Unfortunately many of your formulae are very hard to read, let alone the code. Attached you find a Mathematica notebook as pdf (I've no clue, how to upload the Mathematica nb file itself). with the corresponding calculation with Robertson-Walker metric.

 

[Ibix]

I've no clue, how to upload the Mathematica nb file itself

Do you have a zip utility (WinZip etc)? Zip files can be uploaded.

 

[vanhees71]

Do you have a zip utility (WinZip etc)? Zip files can be uploaded.

Good idea. So here it is.

 

[rolling stone]

to Vahnees71

I just wanted to deduce the Friedmann equations keeping track of the “c” term, i.e. without setting equal to one the velocity of light.
I never understood the utility of the natural units. By natural units it is not possible to appreciate, for instance, the difference in the 4-velocity $u^{i}$ of a perfect fluid at rest in a LIF (where $u^{i}$ = [ c, 0, 0, 0 ] ) and in the FWR frame ( where $u^{i}$= [ 1, 0, 0, 0 ] ).

About the computing app to solve the Einstein equations, Maxima has the advantage (meiner Meinung nach) of being open source with GR dedicated tensor tools.

 

[vanhees71]

I don't know maxima. Obviously it works well. If I understand your first posting right, it looks very similar to what Mathematica gives, so it should be fine.

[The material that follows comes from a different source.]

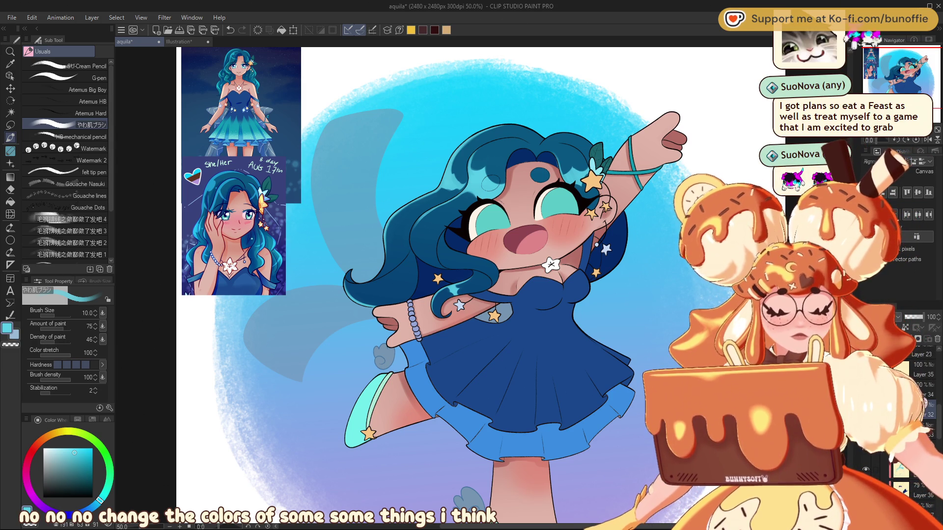
Touch up the hand-edge line in mauve-brown sampled from the mouth, then rotate the view upright.
left_click(517, 244, "alt")
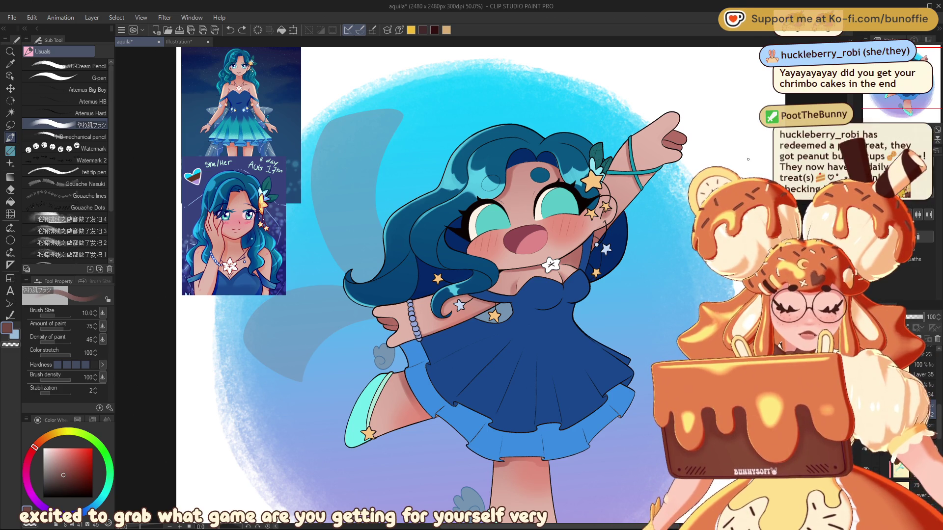
key("ctrl+alt+0")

The merit of natural units is that I don't have to keep track of these ennoying conversion factors $c$. It's like in the US, where you measure distances in miles and heights in feet as if these lengths should be measured in different units.

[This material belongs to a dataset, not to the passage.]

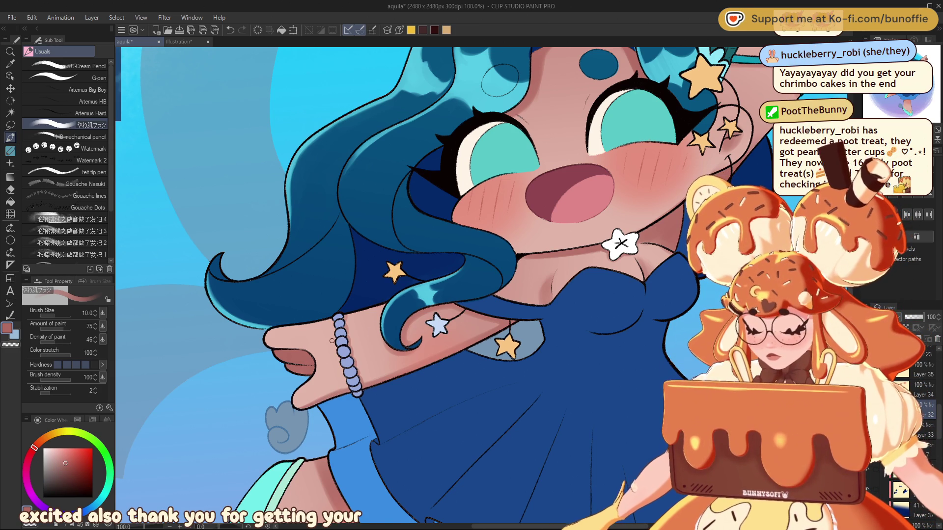
key("c")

Anyway, it's convenient to define $u_{\mu}$ as dimensionless, i.e., as $u^{\mu}=(1,0,0,0)$ in the local rest frame, because usually you need it in relativistic fluid dynamics in terms of a projector to invariant temporal and spatial components of vectors and tensors.